In the afternoon we sailed to Le Saintes and we anchored behind Paine de sucre. Next morning, while guys were busy with boat electronics, I went snorkeling. There were so many great things to see but I was sad at the same time, knowing it is my last snorkeling here for quite some time.
This Conch looks like it has a human face.
Flying Gurnards in their prettiest colors
And the Club Hydromedusa, my best find this day
In the afternoon we lifted the anchor from anchorage at Paine de sucre ...
... and sailed to SW point of Guadeloupe ....
... and then along West coast up to Deshaies. Next morning boys went to buy some fresh baguettes and to do the checking out and afterwards it was time to do some boat preparations. Boys used scuba gear to clean the boat. It is really important to have a clean boat, on a long stretch it makes a lot of difference in how fast and smooth the sailing is and also how long you have to be at sea. This is Tomaz working on the prop...
... and Tadej on the kiel.
Before leaving Deshaies we were boarded by French customs officers again (for the second time this year), and while they were friendly and polite, it delayed our departure to Antigua for another half an hour. But we had fast and nice sailing and we arrived in Antigua before dark. We anchored in Jolly Harbour and on Tuesday we did a check-in, topped up the fuel and did some more food shopping. And rum shopping.
Tadej climbed up on the mast to check the halyards and the rigging.
In the afternoon it was enough time for some fun and Tadej tested our sailing dinghy.
In the late afternoon there was the smell of fuel in the boat. After checking the bilge and the tanks we realized that a fuel tank lid broke and fuel started leaking. We spent the evening cleaning the boat and repairing the lid. It was unnecessary affair, but this is the way it is on the boat, things just appear from nowhere.
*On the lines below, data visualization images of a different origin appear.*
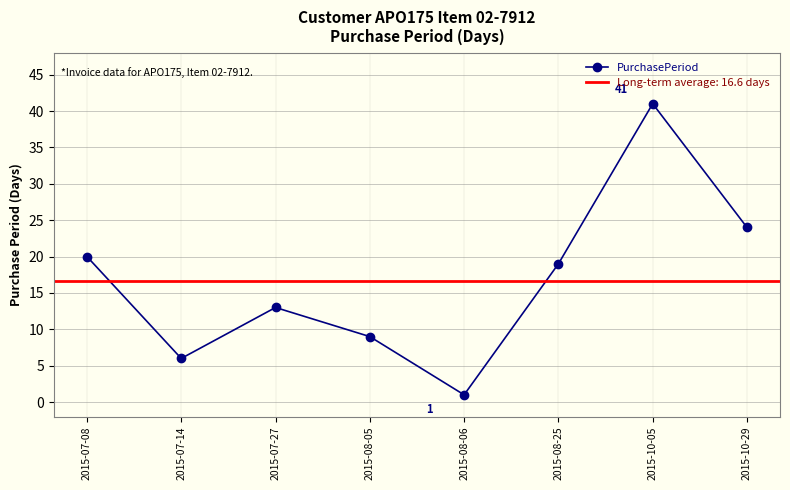

List the labels in order of value, smallest first.

2015-08-06, 2015-07-14, 2015-08-05, 2015-07-27, 2015-08-25, 2015-07-08, 2015-10-29, 2015-10-05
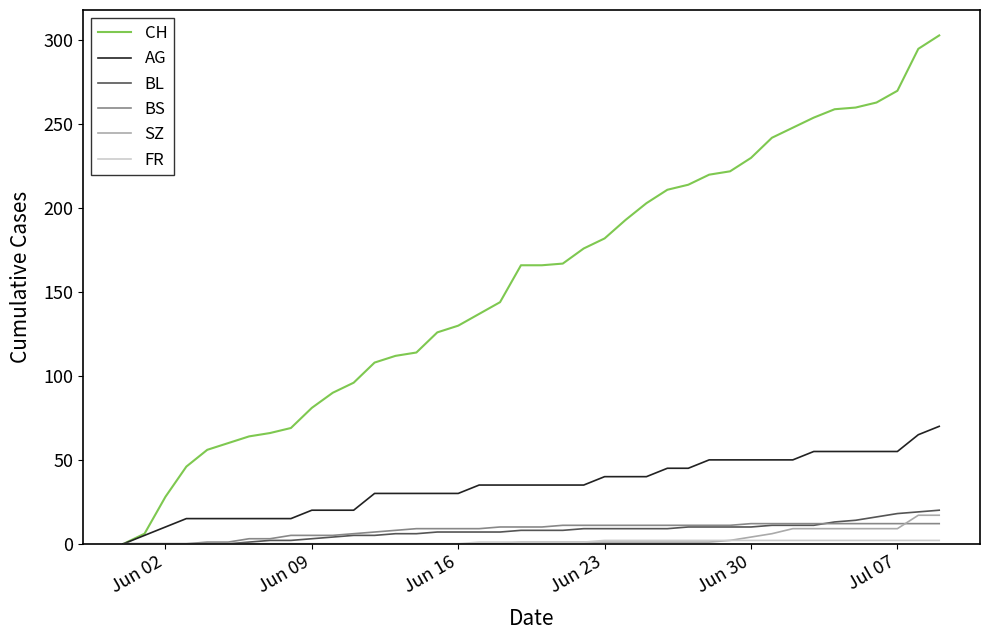

Which series has the largest total across all categories?

CH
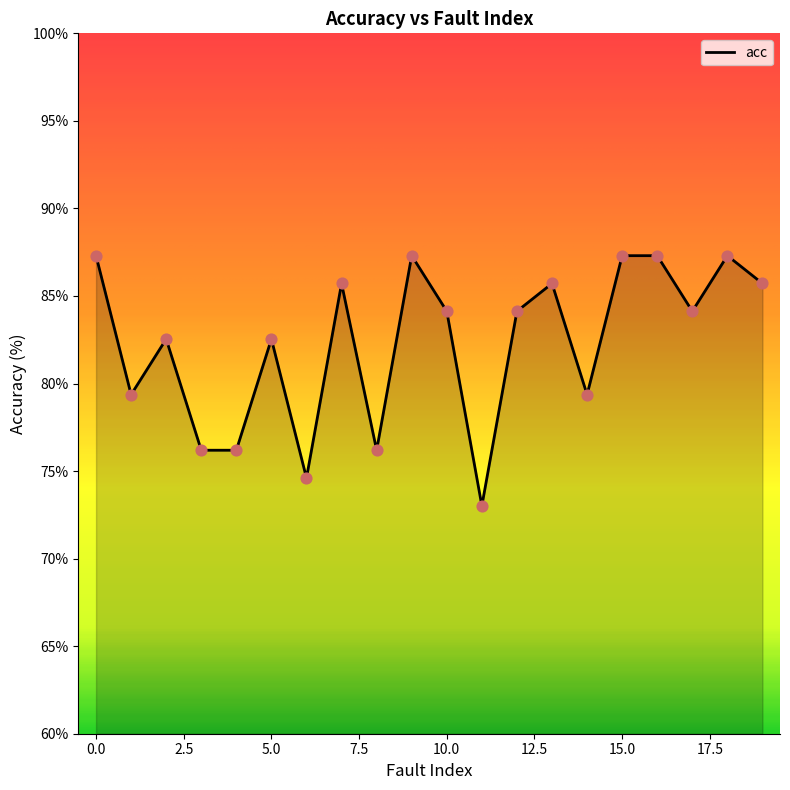

What is the greatest value displayed?

87.3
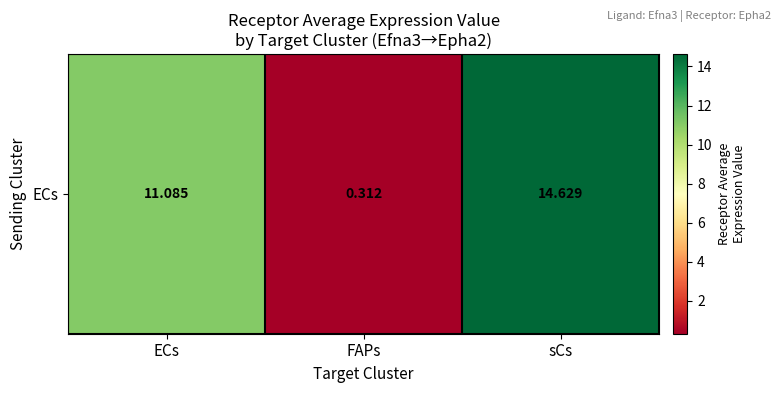

Which label corresponds to the smallest value in the chart?

FAPs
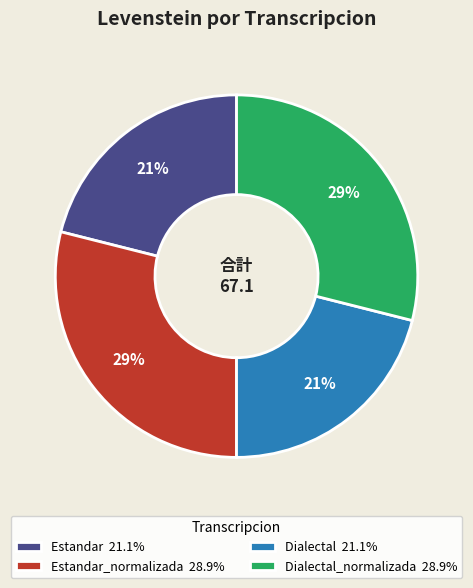

Is Dialectal_normalizada 28.9% the majority of the pie?

No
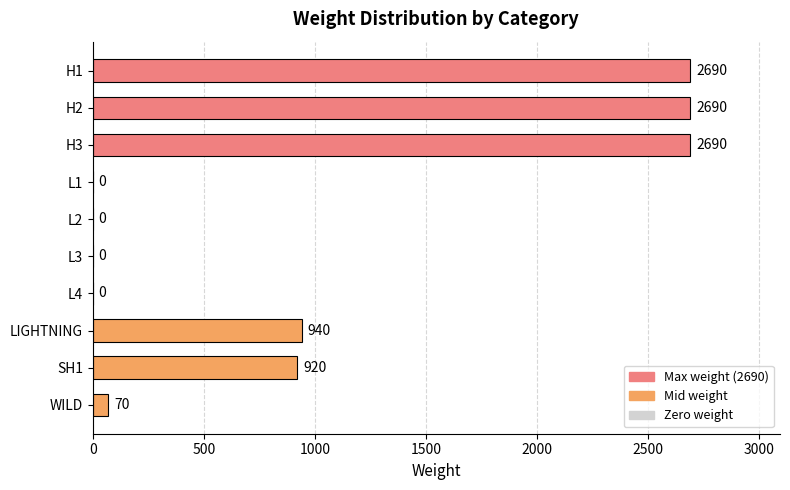

The value at L2 is 1570. True or false?

False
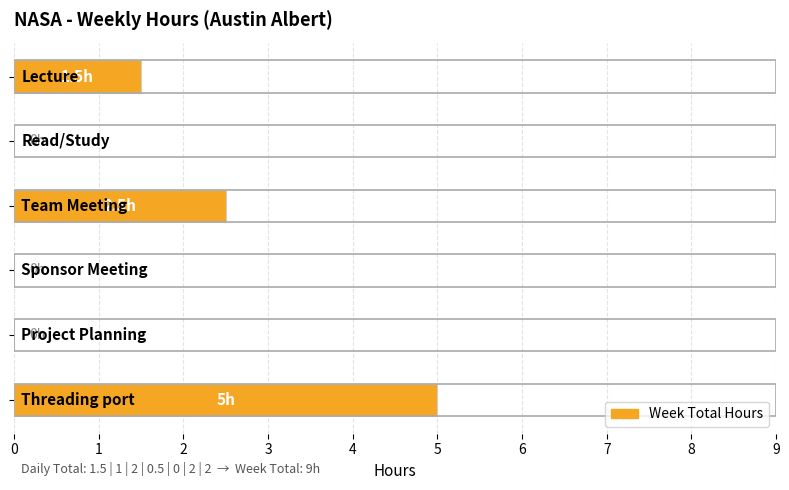

What is the sum of all values?

9.0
In the morning we finished the cleaning and repairs and shortly before noon we finally sailed off to Barbuda.
We sailed pass the Five Islands and I picked the island that I'm going to buy when I win the lottery. It is this one, it is the perfect size, it has a sand beach, some nice rocks, some plants, and it sits in the most beautifully colored water.
On our way to Barbuda we caught a Little Tunny...
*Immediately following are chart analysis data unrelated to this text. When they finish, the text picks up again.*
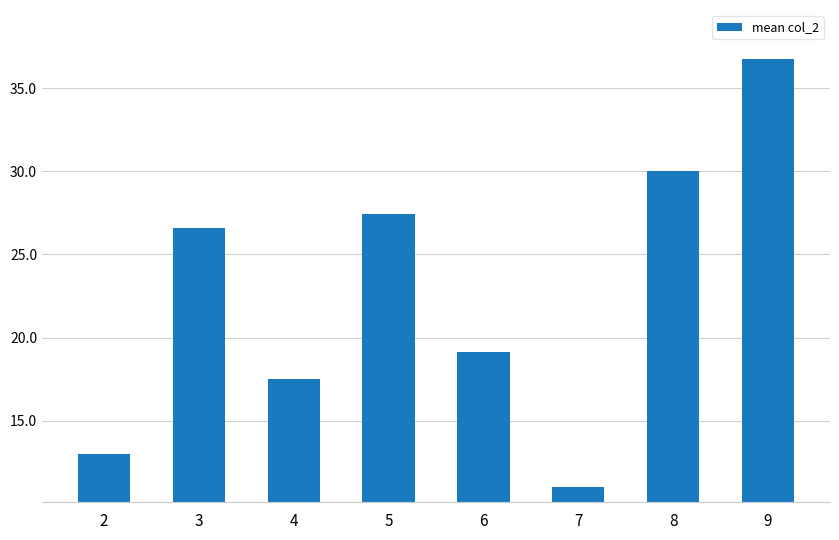

What is the average value?

22.7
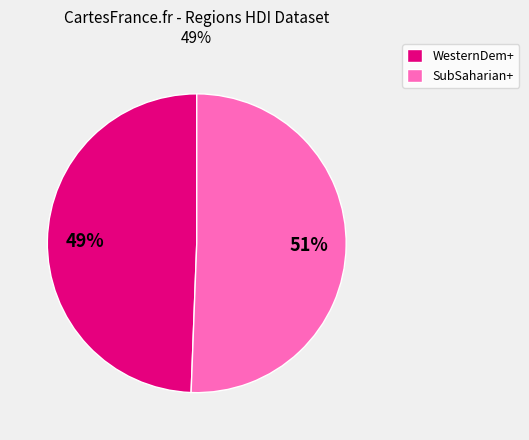

What is the ratio of the value at SubSaharian+ to the value at WesternDem+?

1.0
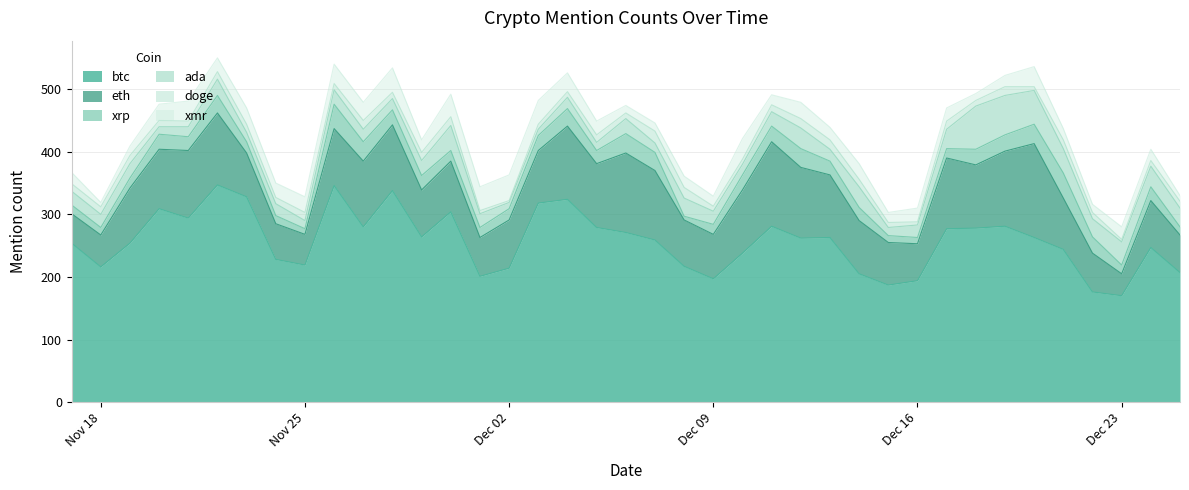

True or false: doge has more than 2 points higher than both neighbors.

True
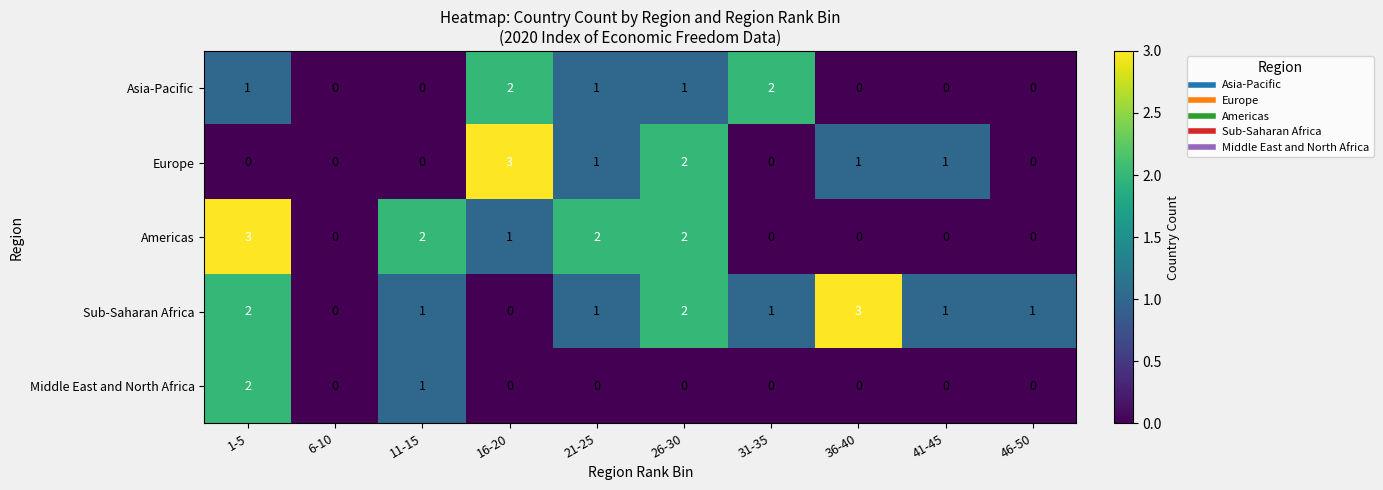

What is the greatest value displayed?

3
... and a Cero. Finally our fishing luck was changing!
Barbuda has the same "wow" effect on me like the first time we came here. I was so happy that I managed to convince captain that we make a stop here, he actually wanted to sail towards Azores straight from Antigua.
We had a nice afternoon, we tried to pick some coco nuts on the shore, but there were none, all were picked. Pity, we would like to have some for the passage. After a good meal of burritos and salsa and couple of beers we had a quiet and peaceful night, the last one on anchor for quite some time.
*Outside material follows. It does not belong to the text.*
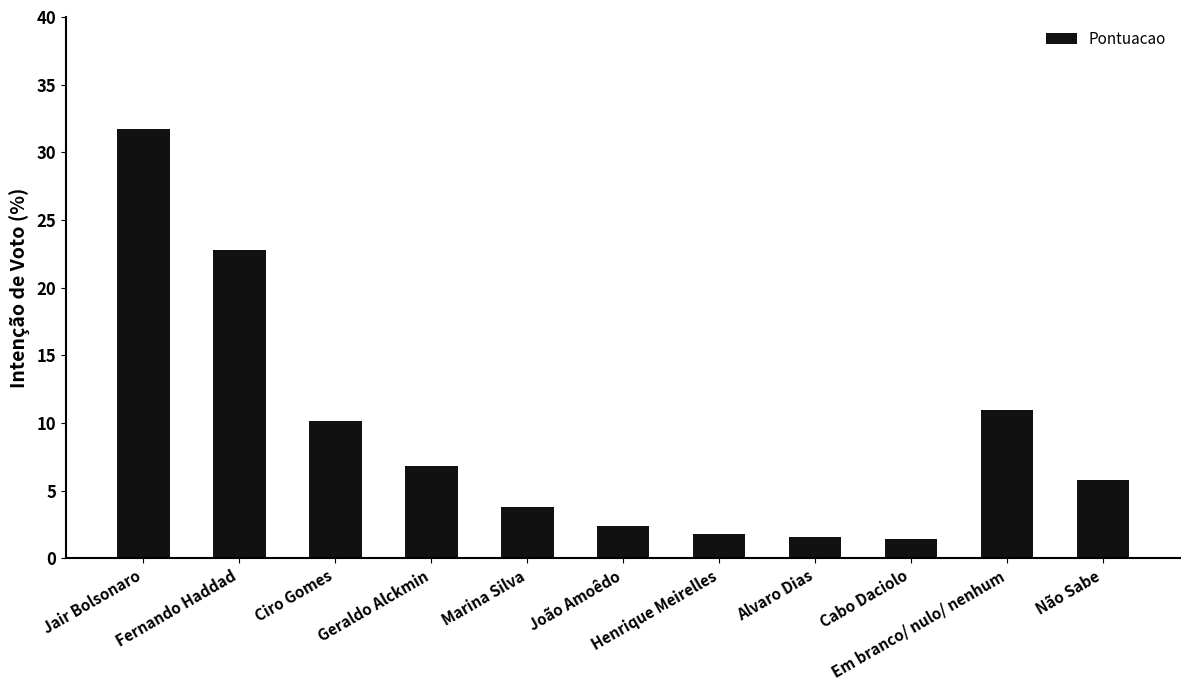

True or false: the data shows 7.7 at Não Sabe.

False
Next morning we went snorkeling. I managed to make some photos of my beloved Tunicates.
There were some pretty Hydroids too.
Tunicates look so delicate, like some sort of glass ornaments.
They "grow" in different places, on rocks, on Gorgonians, or like here on Fire Coral.
The landscape under water looks nice, but for good visibility in Barbuda there has to be absolutely no northerly swell, otherwise there's too much sand mixed in the water.
This is Nassau Grouper with the distinct square pattern on the head.
There were pretty little fishes under our boat. Surely you can see, how perfectly clean the boat is.
We had a good lunch - both fish that we caught the day before, and afterwards we had a swim. And then it was time to lift the anchor and set the course towards Azores.